Text shown -

········

The NOW seems, at long last, to have run out of excuses for its 'journalism'.
Which is sad, for such a crusading, high-minded newspaper, always alert to exposing sinners in high and low places. Like a great many Jamaicans, the zealots of the NOW cannot abide the idea that somewhere, someone may be having more fun than they are – and are determined to get to the bottom of these iniquities and abominations.
One almost had to sympathise with the newspaper's fury when, last year, a high court judge decided that the paper had no right to pay prostitutes to film their client, Max Mosley, in a sadomasochistic romp in which Mr Mosley paid the prostitutes to dress up like prison guards and flog him. The court decided that the NOW had no right to invade Mr Mosley's privacy and ordered the newspaper to pay him damages and costs totalling more than three quarters of a million pounds.
The NOW, in its outraged reaction, insisted that public figures must maintain "standards".
"It is not for the powerful and the influential to run to the courts to gag newspapers from publishing stories that are true", the newspaper thundered, proclaiming "This is all about the public's right to know".
I cannot imagine why the public needed to know that Mr Mosley, like many Englishmen, is addicted to being whipped. You pays your money and you takes your choice, as the saying is, and if no one else is being hurt, the problem would seem to be in the minds of people even more maladjusted than Mr Mosley who are compelled to poke their noses into other people's business and to judge them and scandalise them.

········

(Images with bounding boxes)

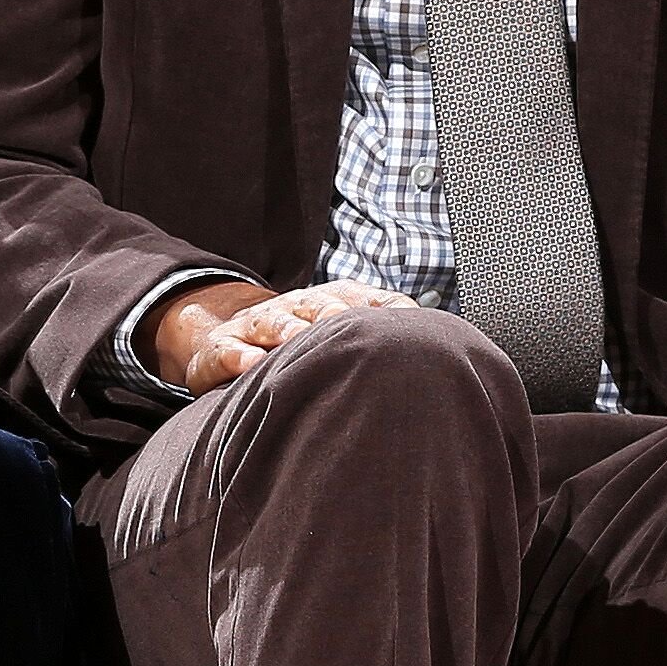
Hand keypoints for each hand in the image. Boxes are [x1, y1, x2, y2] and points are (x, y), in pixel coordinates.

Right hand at [149, 277, 410, 395]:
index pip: (366, 300)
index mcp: (332, 303)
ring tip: (298, 339)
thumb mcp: (338, 341)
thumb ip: (381, 344)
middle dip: (336, 314)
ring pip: (274, 322)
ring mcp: (257, 326)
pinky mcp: (221, 348)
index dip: (389, 309)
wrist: (228, 340)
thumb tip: (445, 354)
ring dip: (287, 329)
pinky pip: (229, 350)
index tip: (412, 319)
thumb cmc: (300, 348)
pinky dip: (238, 357)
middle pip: (319, 304)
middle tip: (351, 326)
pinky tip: (250, 365)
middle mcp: (296, 308)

········

Problem to solve - Condense the paragraph of the newspaper commentary above that begins "One almost had to sympathise" into a short bulleted list that keeps its main facts.

Written answer -
- Last year, a high court judge ruled that the NOW had no right to pay prostitutes to film their client, Max Mosley, in a sadomasochistic romp.
- In that romp, Mr Mosley had paid the prostitutes to dress up like prison guards and flog him.
- The court found that the NOW had no right to invade Mr Mosley's privacy.
- The newspaper was ordered to pay him damages and costs totalling more than three quarters of a million pounds.
- The writer says one almost had to sympathise with the newspaper's fury at the ruling.